If you have trouble with the ruby version, you can try the python version, too. therefore you need a package called 'pip' or 'python-pip'. This is a package manager for python packages. you can install things with it like
pip install cdo pip install netCDF4
RE: Sort Grid Cell Values From Greatest to Smallest (Rank) - Added by Nisreen Ghazi over 4 years ago
Hi Ralf,
both gcc-g++ and gcc-fortran are installed, yet I couldn't install ruby-netcdf.

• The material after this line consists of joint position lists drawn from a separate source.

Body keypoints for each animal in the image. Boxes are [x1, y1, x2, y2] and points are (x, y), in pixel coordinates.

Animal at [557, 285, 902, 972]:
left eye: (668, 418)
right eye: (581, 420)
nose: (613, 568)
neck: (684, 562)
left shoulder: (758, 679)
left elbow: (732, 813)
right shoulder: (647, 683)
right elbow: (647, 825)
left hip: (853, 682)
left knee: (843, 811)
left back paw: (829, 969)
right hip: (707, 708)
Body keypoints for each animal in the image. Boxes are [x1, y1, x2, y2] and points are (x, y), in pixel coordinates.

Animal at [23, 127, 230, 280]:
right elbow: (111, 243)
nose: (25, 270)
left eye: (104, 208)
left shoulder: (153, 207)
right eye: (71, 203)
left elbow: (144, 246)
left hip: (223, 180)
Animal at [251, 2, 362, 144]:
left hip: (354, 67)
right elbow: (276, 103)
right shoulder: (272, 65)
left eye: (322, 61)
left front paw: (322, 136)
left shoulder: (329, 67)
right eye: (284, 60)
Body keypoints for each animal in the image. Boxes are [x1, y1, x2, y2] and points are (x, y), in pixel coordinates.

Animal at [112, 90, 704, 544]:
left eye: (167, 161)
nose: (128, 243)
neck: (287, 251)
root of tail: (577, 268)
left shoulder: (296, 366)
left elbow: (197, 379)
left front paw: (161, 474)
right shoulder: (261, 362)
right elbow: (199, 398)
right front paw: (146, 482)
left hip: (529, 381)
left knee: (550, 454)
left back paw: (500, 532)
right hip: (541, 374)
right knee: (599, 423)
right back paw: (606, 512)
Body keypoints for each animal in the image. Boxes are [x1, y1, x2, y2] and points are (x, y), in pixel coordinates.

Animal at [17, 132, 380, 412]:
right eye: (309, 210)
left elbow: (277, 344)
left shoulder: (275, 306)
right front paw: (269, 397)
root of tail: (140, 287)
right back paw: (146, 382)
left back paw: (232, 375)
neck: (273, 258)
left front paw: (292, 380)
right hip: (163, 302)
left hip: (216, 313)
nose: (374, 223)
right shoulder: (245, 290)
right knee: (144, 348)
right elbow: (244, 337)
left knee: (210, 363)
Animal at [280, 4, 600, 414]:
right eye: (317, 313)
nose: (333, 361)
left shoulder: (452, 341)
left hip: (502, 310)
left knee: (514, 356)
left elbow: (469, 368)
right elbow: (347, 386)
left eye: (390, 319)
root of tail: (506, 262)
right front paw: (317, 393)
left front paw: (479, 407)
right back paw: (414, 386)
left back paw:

- moving to Python, I installed 'python-pip' package but then not sure if the CDO and the netCDF4 were installed correctly:
nisre@DESKTOP-SOCBQ9U ~
$ pip install cdo
Requirement already satisfied: cdo in c:\python38\lib\site-packages (1.5.3)
Requirement already satisfied: six in c:\python38\lib\site-packages (from cdo) (
1.14.0)
nisre@DESKTOP-SOCBQ9U ~
$ pip install netCDF4
Requirement already satisfied: netCDF4 in c:\python38\lib\site-packages (1.5.3)
Requirement already satisfied: numpy>=1.7 in c:\python38\lib\site-packages (from
netCDF4) (1.18.1)
Requirement already satisfied: cftime in c:\python38\lib\site-packages (from net
CDF4) (1.1.3)
when I ran sortCdo.py,
$ python sortCdo.py QavgYr.nc
Traceback (most recent call last):
File "sortCdo.py", line 1, in <module>
from cdo import Cdo
ImportError: No module named cdo
RE: Sort Grid Cell Values From Greatest to Smallest (Rank) - Added by Ralf Mueller over 4 years ago
hi!
you seemed to have switched the system. On what kind of environment/operating system do your work?